14/56 (25%) of patients had a mutation in a CRBN/IMiD gene either at presentation, relapse, or at both time points (Table 1). Three patients had mutations in two different genes. 6/14 of the patients with CRBN/IMiD mutations (43%) had received lenalidomide maintenance and 8/14 (57%) had been in the observation arm of the trial. Of the 17 mutations, 9 (53%) arose in patients who had received lenalidomide maintenance and 8 (47%) in patients who were observed. Importantly, in the patients receiving lenalidomide maintenance, 6 of the 9 (67%) mutations had a higher cancer clonal fraction (CCF) in the relapse sample, suggesting they may have been selected for by exposure to treatment. Two of these mutations were only detected at relapse and not at presentation, in CRBN (CCF 0.71 at relapse) and FAM83F (CCF 0.54 at relapse). Comparatively, in mutations identified in patients undergoing observation, only 3 of the 8 (38%) mutations had a higher CCF at relapse compared with the presentation. The only deletion in any of the CRBN/IMiD genes was in SETX in one patient at relapse.

Table 1 Mutations identified in CRBN/IMiD genes in patient samples.

A single patient in the study had a CRBN mutation identified only at relapse at g.3:3195148A > C, encoding a Cys326Gly sequence modification at the protein level. The absence of the CRBN mutation at presentation was confirmed by deep sequencing (769 reference reads and 0 alternative reads). Clonal analysis showed that the CRBN mutation arose as a late event in a new subclone supporting the hypothesis that it contributed to the acquisition of lenalidomide resistance and clinical relapse (Fig. 1B and Supplementary Fig. 1). This patient received thalidomide-based induction (cyclophosphamide, thalidomide, and dexamethasone) followed by 9 cycles of lenalidomide maintenance and achieved a minimal residual disease negative (MRD-ve) complete response prior to relapse. Interestingly, Cys326 is one of 4 cysteines in CRBN coordinating a single Zinc ion to form a Zn finger motif, which stabilises the Thalidomide Binding Domain (TBD) of the protein (Fig. 1C). Zn fingers are a common motif found in many types of proteins and their protein-stabilising properties are well established. Mutations in Zn fingers have been associated with several types of diseases, including cancer (e.g. mutations on MDM2 or on tumour suppressor ZNF750).
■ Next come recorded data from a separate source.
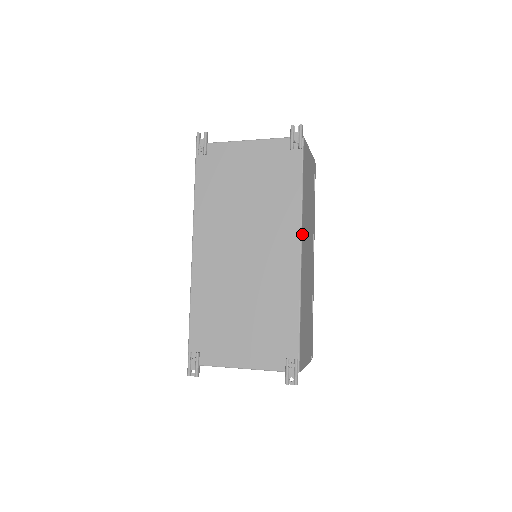
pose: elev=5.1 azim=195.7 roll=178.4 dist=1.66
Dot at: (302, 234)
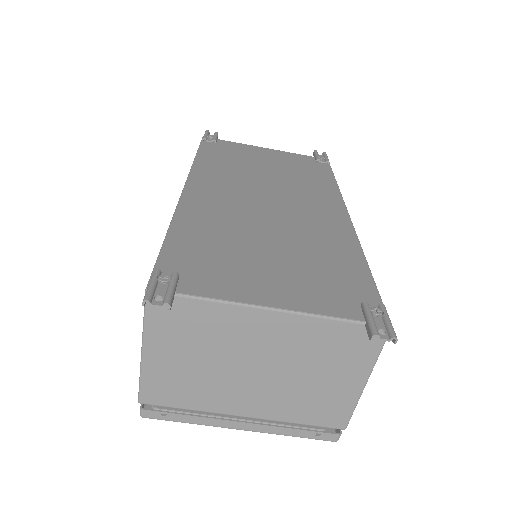
Dot at: occluded
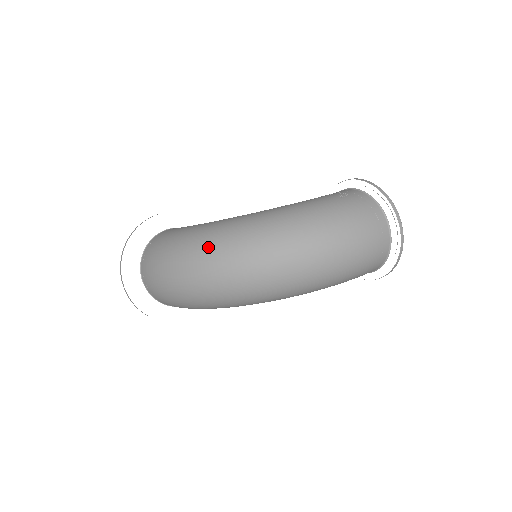
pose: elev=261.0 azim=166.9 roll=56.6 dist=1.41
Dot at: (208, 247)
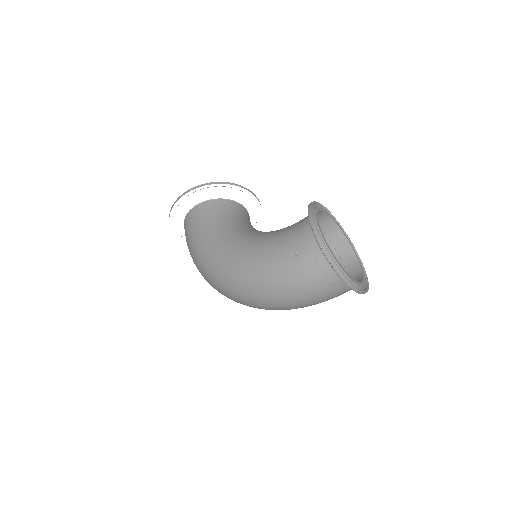
Dot at: (208, 279)
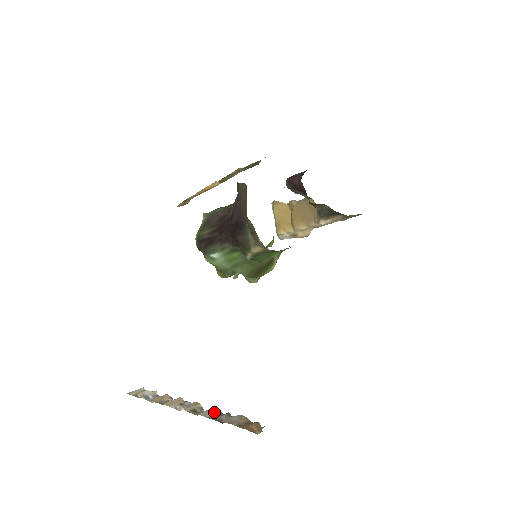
In the case of CRBN, an in vitro site-directed mutagenesis study on CRBN TBD has shown that mutation of any of the 4 cysteines involved in the Zn finger formation led to protein misfolding and aggregation [14]. Another study has linked a mutation on CRBN Cys394, another cysteine involved in the Zn finger, to an inherited neurodevelopmental disorder, which could be due to the lack of functional CRBN during developmental phases [15]. Finally, the 4 cysteines of CRBN are conserved amongst vertebrates, further indicating it is vital for cereblon function.
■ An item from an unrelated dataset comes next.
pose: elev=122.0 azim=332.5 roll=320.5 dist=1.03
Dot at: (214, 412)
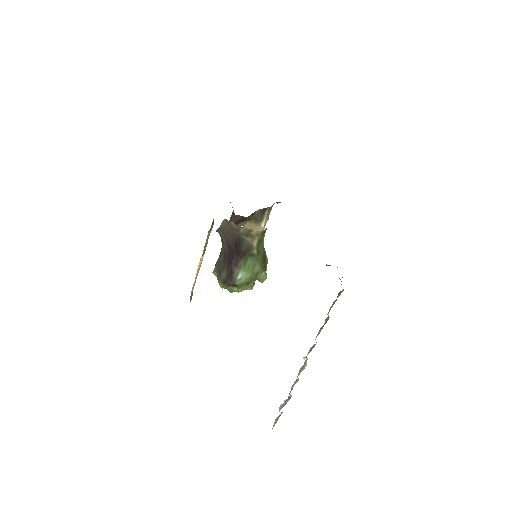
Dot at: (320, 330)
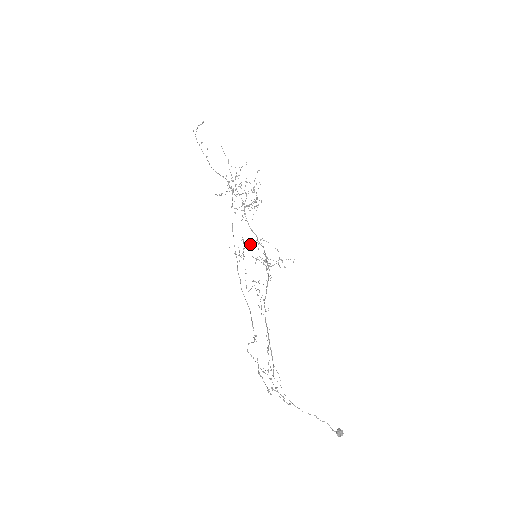
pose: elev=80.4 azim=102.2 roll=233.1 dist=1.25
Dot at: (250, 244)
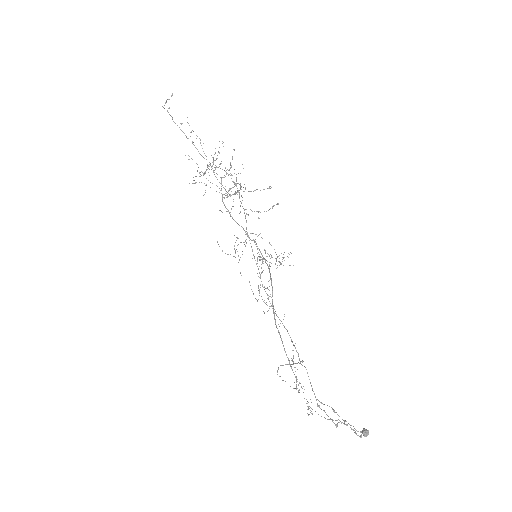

Our findings suggest that mutations in CRBN/IMiD pathway genes occur in some myeloma patients exposed to immunomodulatory drugs as part of first line therapy but are not the major mechanism underlying resistance to these drugs. In the majority (~75%) of patients, there were no known CRBN/IMiD pathway genes mutated. In addition to DNA variants, previous studies have suggested that variant transcripts of cereblon, notably exon 10-spliced, may be associated with lenalidomide-resistant disease [2]. Transcriptional changes were not examined in this study in which paired RNA-seq data was not available but given the low rate at which these have been reported there remains a large amount of resistance unaccounted for by any known mechanism. Alternative mechanisms, such as epigenetic modification of target expression or post-translational modification, may be implicated in the acquisition of immunomodulatory drug resistance and subsequent clinical relapse and should be further explored.